2. INFER the solution approach

• Since the intersection point satisfies both equations, we can use the value from the first equation in the second equation
• The first equation directly gives us \(\mathrm{x = 8}\)
• We need to substitute this x-value into the second equation to find y

3. SIMPLIFY to find the y-coordinate

• Substitute \(\mathrm{x = 8}\) into \(\mathrm{y = x^2 + 8}\):

\(\mathrm{y = 8^2 + 8}\)

\(\mathrm{y = 64 + 8}\)

\(\mathrm{y = 72}\)

Answer: D. 72

Why Students Usually Falter on This Problem

Most Common Error Path:

Weak INFER skill: Students may not recognize that intersection points satisfy both equations simultaneously. They might try to solve the system as if they need to find where \(\mathrm{x^2 + 8 = 8}\), leading to unnecessary complexity.

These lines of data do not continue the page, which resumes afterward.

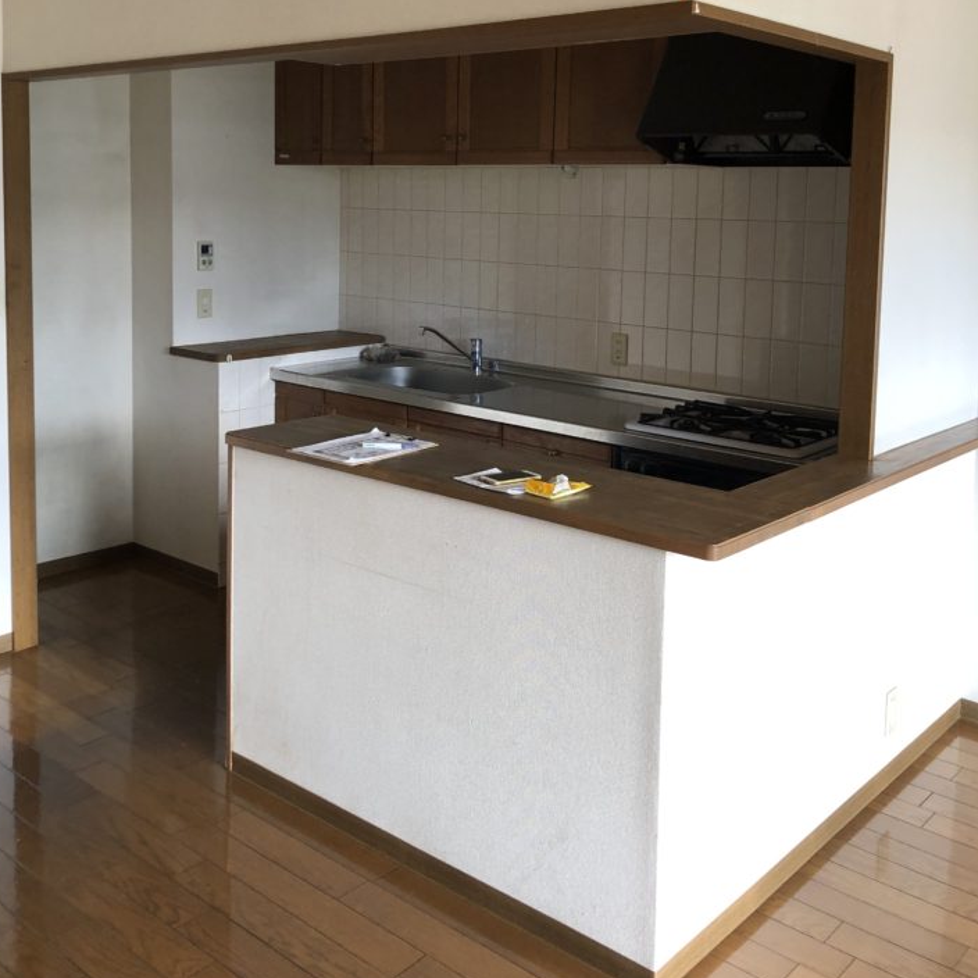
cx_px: 468
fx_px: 1151
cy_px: 306
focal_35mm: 36
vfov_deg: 45.2
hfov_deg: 46.0
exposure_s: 1/24
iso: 40
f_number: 1.8
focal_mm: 3.99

This confusion might cause them to get stuck and guess randomly among the choices.

Second Most Common Error:

Poor SIMPLIFY execution: Students correctly understand the approach but make arithmetic errors. They might calculate \(\mathrm{8^2}\) incorrectly (confusing it with \(\mathrm{8 \times 2 = 16}\)) or make addition errors.

If they compute \(\mathrm{8^2}\) as 16, they get \(\mathrm{y = 16 + 8 = 24}\), leading them to select Choice B (24).

The Bottom Line:

This problem tests whether students understand the fundamental meaning of intersection points in systems of equations—that such points satisfy all equations simultaneously. The arithmetic is straightforward once this concept is grasped.